** Task requirements **
Give back the lines of the entries below exactly as written, from the first line to the line holding "ensure inclusivity for", both included, with the pictures omitted.

-=-=-

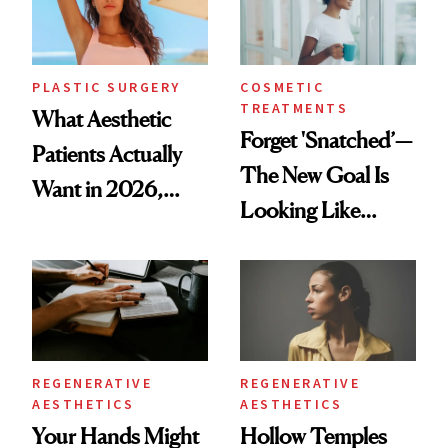
PLASTIC SURGERY
COSMETIC
TREATMENTS
What Aesthetic
Forget 'Snatched’—
Patients Actually
The New Goal Is
Want in 2026,
Looking Like
According to New
You're Well-Rested
Data
REGENERATIVE
REGENERATIVE
AESTHETICS
AESTHETICS
Your Hands Might
Hollow Temples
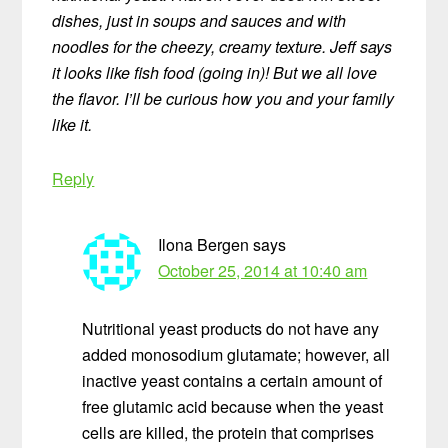
dishes, just in soups and sauces and with
noodles for the cheezy, creamy texture. Jeff says
it looks like fish food (going in)! But we all love
the flavor. I’ll be curious how you and your family
like it.
Reply
Ilona Bergen
says
October 25, 2014 at 10:40 am
Nutritional yeast products do not have any
added monosodium glutamate; however, all
inactive yeast contains a certain amount of
free glutamic acid because when the yeast
cells are killed, the protein that comprises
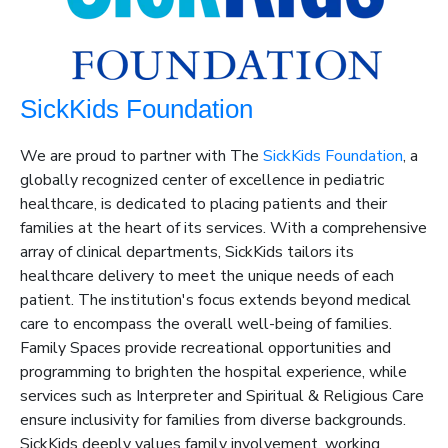
SickKids Foundation
We are proud to partner with The
SickKids Foundation
, a
globally recognized center of excellence in pediatric
healthcare, is dedicated to placing patients and their
families at the heart of its services. With a comprehensive
array of clinical departments, SickKids tailors its
healthcare delivery to meet the unique needs of each
patient. The institution's focus extends beyond medical
care to encompass the overall well-being of families.
Family Spaces
provide
recreational opportunities and
programming to brighten the hospital experience, while
services such as Interpreter and Spiritual & Religious Care
ensure inclusivity for families from diverse backgrounds.
SickKids deeply values family involvement, working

-=-=-

** Result of the exercise **
PLASTIC SURGERY
COSMETIC
TREATMENTS
What Aesthetic
Forget 'Snatched’—
Patients Actually
The New Goal Is
Want in 2026,
Looking Like
According to New
You're Well-Rested
Data
REGENERATIVE
REGENERATIVE
AESTHETICS
AESTHETICS
Your Hands Might
Hollow Temples
dishes, just in soups and sauces and with
noodles for the cheezy, creamy texture. Jeff says
it looks like fish food (going in)! But we all love
the flavor. I’ll be curious how you and your family
like it.
Reply
Ilona Bergen
says
October 25, 2014 at 10:40 am
Nutritional yeast products do not have any
added monosodium glutamate; however, all
inactive yeast contains a certain amount of
free glutamic acid because when the yeast
cells are killed, the protein that comprises
SickKids Foundation
We are proud to partner with The
SickKids Foundation
, a
globally recognized center of excellence in pediatric
healthcare, is dedicated to placing patients and their
families at the heart of its services. With a comprehensive
array of clinical departments, SickKids tailors its
healthcare delivery to meet the unique needs of each
patient. The institution's focus extends beyond medical
care to encompass the overall well-being of families.
Family Spaces
provide
recreational opportunities and
programming to brighten the hospital experience, while
services such as Interpreter and Spiritual & Religious Care
ensure inclusivity for families from diverse backgrounds.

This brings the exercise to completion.